DOCUMENT SEGMENT:
Table of Contents

Chart types and the value collection

TTMSFNCWidgetDistributionIndicator compares a set of numeric values against their combined total and draws the result as a donut, pie, bar, or funnel. Use it on a dashboard when you want to answer "how does this break down?" — sales per country, traffic per channel, budget per department — rather than plotting a trend over time. Every presentation is driven by the same Values collection, so you populate the data once and switch the visual with a single property. This chapter covers building that collection, colouring each segment, choosing the chart shape, and deciding whether numbers appear as raw amounts or percentages.

Populating the value collection

Each entry is a TTMSFNCDistributionValue with a numeric Value and an optional descriptive Text label. The control derives every segment's share from the combined total of all values, so the units you use are arbitrary — counts, currency, or anything else. Add items through the Values collection and set the per-segment Fill.Color to give the chart a readable palette.

Important

Fill and Stroke are graphics objects, not colours. Write Item.Fill.Color := gcDodgerblue, never Item.Fill := gcDodgerblue — the latter is a compile error.

Body or hand keypoint data
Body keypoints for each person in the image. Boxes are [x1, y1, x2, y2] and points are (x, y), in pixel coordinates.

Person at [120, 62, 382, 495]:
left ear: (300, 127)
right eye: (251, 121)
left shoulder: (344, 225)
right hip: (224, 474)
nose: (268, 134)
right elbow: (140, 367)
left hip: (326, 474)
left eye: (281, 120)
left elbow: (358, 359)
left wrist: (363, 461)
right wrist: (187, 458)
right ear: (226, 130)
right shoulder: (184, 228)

WORK REQUIRED:
Answer from the widget documentation:
(a) Which four chart shapes can TTMSFNCWidgetDistributionIndicator draw?
(b) Which two properties does each TTMSFNCDistributionValue have?
(c) Which assignment does the note marked "Important" say produces a compile error?

FINAL ANSWER:
(a) Donut, pie, bar, and funnel.
(b) A numeric Value and an optional descriptive Text label.
(c) Item.Fill := gcDodgerblue